* What needs to be done *
Copy verbatim the block of lines in the entries below whose first line contains "Annotated regions visible in this slice (expert contour" and whose last line contains "- gross tumour". Leave out all other lines.

Start of Block

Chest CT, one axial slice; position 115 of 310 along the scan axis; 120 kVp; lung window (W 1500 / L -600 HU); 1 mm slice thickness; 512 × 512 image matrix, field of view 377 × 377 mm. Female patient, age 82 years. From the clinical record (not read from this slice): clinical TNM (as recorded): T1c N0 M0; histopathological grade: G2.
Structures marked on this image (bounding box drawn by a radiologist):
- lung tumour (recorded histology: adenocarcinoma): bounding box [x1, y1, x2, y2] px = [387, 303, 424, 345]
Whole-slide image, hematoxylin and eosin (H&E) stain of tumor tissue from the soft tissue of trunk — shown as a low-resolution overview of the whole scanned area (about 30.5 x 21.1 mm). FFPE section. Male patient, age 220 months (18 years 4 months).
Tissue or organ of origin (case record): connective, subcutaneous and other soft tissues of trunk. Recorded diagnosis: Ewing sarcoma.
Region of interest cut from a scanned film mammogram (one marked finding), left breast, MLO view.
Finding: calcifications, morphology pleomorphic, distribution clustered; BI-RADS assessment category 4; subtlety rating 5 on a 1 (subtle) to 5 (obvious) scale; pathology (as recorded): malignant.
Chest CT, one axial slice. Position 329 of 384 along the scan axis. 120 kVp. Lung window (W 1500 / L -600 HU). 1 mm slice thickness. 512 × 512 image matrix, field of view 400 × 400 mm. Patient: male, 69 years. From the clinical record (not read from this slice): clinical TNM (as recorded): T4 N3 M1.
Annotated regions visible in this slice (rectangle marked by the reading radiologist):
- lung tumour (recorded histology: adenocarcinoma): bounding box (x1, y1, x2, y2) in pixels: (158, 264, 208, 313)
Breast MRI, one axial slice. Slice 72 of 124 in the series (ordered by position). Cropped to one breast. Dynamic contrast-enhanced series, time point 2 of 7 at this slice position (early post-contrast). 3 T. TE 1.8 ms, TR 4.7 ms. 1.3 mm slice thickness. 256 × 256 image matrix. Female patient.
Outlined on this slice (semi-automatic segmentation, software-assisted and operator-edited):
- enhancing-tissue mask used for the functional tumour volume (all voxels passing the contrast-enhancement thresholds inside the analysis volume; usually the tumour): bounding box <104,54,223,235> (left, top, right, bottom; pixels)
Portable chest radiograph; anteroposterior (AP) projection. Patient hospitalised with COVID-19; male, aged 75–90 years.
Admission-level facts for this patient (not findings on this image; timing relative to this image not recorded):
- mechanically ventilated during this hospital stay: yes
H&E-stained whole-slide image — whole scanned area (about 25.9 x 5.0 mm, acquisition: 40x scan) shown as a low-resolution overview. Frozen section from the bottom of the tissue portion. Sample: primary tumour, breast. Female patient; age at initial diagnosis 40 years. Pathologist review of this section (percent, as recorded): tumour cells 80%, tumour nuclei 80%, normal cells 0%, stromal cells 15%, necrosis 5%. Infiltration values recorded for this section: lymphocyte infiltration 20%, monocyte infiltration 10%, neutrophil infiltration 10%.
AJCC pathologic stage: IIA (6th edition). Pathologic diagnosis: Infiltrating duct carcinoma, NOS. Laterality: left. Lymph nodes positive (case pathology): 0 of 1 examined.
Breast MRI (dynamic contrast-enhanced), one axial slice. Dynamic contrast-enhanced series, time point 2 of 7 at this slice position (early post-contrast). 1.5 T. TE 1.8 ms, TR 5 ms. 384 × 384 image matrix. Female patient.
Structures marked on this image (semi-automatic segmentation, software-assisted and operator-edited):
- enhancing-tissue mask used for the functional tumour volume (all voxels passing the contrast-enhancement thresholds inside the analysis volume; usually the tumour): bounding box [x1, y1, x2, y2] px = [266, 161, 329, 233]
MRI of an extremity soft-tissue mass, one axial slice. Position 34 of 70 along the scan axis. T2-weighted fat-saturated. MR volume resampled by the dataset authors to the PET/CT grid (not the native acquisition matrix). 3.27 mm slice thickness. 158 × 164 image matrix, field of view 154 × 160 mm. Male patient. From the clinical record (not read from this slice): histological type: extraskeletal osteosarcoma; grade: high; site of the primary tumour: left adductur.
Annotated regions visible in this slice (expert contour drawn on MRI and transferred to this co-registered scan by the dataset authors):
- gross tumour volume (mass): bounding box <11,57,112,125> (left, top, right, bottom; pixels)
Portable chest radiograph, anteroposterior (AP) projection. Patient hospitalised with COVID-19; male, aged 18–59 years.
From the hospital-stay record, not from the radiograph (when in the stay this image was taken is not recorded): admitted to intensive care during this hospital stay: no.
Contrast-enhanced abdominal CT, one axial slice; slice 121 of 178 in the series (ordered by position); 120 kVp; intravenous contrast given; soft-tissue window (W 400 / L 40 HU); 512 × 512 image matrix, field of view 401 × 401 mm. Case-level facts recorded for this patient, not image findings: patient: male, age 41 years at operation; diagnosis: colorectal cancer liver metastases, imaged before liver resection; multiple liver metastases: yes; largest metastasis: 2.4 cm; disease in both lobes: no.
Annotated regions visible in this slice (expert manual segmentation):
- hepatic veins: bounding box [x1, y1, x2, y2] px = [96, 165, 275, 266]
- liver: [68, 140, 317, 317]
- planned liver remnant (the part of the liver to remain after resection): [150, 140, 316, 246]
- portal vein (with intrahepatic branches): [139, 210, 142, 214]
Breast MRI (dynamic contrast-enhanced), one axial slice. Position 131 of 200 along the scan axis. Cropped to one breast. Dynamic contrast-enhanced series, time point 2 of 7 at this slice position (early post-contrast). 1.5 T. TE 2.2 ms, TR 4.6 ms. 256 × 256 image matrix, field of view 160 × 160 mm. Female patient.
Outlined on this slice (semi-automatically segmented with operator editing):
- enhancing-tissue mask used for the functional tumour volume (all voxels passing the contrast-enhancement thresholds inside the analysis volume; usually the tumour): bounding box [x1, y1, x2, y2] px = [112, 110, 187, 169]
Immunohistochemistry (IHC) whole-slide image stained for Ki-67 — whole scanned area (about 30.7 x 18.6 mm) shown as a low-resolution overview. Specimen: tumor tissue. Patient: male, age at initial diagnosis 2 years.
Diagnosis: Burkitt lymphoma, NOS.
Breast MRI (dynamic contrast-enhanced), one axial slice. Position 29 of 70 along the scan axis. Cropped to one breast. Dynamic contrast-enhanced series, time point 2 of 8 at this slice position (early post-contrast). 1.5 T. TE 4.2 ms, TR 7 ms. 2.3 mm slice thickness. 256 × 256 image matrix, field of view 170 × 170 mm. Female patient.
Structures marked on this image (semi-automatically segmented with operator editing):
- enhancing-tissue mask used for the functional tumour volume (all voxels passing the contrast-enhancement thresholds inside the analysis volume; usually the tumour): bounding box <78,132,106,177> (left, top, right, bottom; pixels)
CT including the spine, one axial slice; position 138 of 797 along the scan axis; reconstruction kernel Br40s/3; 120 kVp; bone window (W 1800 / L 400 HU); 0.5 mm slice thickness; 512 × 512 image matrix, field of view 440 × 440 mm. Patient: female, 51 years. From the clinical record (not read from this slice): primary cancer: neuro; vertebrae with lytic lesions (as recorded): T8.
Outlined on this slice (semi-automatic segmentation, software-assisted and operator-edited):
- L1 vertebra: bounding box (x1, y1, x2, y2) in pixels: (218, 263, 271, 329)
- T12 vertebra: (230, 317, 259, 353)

End of Block

* Solution to the problem *
Annotated regions visible in this slice (expert contour drawn on MRI and transferred to this co-registered scan by the dataset authors):
- gross tumour volume (mass): bounding box <11,57,112,125> (left, top, right, bottom; pixels)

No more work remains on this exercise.